The Making of An Early Frost (excerpt)
For as long as I can remember my father made it clear that I was not the son he had hoped for. From the time I was 6, he let my mother and me know that Billy Holzman was his idea of what a son should be.
Billy was the son of friends of my parents who moved to Los Angeles from the Midwest at about the same time we did. A few months older than me, he was red-haired, good-looking, and a jock. I was chubby, nearsighted, and introverted.
Whenever we spent an afternoon at the Holzmans, Billy would be playing ball or swimming with friends; I would be sitting by myself with a book. Afterward at home my father would start in on me at the dinner table.
“Why can’t you be more like Billy Holzman?” His mouth was full of food.
At that moment whatever was on my fork was unpalatable. I felt ashamed and embarrassed that I couldn’t live up to my father’s expectations.
“I’m sorry, Dad.”
“That’s all you can say? You’re sorry! Why don’t you do something about it? Learn to play ball, for Chrissake.”
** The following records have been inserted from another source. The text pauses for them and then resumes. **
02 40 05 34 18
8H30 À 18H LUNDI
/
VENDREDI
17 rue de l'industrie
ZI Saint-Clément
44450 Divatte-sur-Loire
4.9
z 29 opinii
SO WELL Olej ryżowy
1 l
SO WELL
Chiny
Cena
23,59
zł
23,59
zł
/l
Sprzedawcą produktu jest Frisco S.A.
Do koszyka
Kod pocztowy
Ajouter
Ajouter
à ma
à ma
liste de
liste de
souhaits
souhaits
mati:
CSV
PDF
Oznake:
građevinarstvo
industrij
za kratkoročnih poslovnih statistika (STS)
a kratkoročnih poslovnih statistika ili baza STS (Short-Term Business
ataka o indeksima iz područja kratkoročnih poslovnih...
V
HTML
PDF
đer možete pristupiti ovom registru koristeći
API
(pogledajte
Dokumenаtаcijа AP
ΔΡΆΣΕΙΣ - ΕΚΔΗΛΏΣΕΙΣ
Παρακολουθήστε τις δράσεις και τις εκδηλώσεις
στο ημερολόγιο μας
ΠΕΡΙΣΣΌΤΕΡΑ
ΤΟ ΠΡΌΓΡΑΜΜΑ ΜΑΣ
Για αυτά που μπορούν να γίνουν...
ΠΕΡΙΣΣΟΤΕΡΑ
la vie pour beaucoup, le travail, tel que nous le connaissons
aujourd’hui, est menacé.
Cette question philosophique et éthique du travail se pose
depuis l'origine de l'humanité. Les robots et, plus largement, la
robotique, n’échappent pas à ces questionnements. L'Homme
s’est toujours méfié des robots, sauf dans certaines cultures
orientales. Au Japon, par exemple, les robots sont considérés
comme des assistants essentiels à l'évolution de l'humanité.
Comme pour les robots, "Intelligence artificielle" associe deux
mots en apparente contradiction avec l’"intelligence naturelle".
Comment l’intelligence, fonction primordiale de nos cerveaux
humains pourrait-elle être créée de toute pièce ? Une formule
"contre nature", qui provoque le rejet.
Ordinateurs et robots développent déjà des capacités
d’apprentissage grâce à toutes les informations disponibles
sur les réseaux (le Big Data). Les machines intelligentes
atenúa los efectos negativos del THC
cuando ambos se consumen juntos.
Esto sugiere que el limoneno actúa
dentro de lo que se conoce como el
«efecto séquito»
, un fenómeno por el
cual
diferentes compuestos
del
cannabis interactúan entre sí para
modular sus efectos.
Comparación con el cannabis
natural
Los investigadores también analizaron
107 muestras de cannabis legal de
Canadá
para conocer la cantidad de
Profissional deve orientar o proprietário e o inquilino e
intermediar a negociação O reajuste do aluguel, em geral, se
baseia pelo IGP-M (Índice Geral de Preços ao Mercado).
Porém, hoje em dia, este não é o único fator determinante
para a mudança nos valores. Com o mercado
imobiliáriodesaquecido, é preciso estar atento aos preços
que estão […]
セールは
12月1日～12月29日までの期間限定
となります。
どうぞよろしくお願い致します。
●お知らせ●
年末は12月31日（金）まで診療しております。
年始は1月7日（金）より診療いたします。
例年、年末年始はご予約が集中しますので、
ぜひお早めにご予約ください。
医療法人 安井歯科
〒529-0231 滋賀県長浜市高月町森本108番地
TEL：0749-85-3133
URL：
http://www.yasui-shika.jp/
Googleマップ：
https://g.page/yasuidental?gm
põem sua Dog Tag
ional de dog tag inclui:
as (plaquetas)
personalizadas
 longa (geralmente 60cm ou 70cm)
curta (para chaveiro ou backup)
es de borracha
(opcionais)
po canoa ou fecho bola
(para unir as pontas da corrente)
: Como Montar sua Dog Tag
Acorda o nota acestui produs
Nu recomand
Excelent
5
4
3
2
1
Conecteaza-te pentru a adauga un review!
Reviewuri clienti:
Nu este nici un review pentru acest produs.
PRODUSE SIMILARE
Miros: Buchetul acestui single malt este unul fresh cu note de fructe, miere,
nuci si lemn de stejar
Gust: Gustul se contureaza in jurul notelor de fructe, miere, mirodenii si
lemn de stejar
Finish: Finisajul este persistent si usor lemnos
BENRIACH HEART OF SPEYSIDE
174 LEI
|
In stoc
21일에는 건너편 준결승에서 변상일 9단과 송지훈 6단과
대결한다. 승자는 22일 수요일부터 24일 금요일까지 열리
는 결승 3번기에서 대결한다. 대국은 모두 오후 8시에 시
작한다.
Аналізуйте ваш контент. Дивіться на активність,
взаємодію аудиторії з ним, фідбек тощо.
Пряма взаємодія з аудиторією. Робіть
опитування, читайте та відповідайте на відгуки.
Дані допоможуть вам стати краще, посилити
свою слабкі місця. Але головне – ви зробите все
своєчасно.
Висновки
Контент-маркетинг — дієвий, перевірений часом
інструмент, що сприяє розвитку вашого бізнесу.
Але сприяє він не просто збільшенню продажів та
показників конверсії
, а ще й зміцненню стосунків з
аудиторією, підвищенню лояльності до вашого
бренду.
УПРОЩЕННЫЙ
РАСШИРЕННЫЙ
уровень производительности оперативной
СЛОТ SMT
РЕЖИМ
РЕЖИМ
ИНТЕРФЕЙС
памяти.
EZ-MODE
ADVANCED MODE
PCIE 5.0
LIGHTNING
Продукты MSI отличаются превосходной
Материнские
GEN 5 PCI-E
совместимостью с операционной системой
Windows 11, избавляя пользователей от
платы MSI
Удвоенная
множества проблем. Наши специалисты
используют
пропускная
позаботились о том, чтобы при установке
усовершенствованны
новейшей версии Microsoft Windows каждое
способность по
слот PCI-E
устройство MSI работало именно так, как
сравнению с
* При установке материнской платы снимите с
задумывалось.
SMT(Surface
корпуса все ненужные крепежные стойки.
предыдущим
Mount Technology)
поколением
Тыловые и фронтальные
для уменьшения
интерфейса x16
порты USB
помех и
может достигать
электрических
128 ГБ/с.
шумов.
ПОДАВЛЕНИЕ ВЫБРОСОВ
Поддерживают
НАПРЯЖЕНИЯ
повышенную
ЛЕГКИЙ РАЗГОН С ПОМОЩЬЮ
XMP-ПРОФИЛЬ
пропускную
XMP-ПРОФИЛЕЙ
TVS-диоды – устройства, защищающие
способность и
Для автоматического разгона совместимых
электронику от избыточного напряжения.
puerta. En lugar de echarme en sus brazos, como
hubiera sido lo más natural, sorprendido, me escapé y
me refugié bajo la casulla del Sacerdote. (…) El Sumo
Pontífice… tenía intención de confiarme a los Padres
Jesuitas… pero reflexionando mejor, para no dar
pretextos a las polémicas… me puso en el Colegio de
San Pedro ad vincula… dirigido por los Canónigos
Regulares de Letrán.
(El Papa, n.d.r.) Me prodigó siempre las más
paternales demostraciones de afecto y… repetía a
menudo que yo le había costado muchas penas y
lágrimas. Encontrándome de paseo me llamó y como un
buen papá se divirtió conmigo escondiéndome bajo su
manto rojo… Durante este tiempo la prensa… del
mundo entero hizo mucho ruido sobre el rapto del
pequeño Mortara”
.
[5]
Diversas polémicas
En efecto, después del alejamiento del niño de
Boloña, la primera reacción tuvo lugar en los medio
In the Spring of 1985 my agent, Bill Haber, called to say that I’d been asked to direct a film about AIDS. The network had wanted Paul Newman for the job, but when he demurred, Haber, always extraordinary, did a real sales pitch for me, claiming that a gay man would be a more appropriate choice. It was the story of a typical American family who had to come to grips with the fact that their only son was a homosexual who had contracted AIDS—daring material for a very conservative network. Only a couple of years earlier I had been taken off The Thornbirds, a miniseries, because it was to star Richard Chamberlain. The head of Warner Brothers Television decreed that it would prove unwise to have a gay star and a gay director for such a heterosexual project. In the past Richard and I, paranoid we would be found out, had tried to keep our sexual choices a dark secret. But Hollywood is a small town, and suddenly now my sexuality was an asset.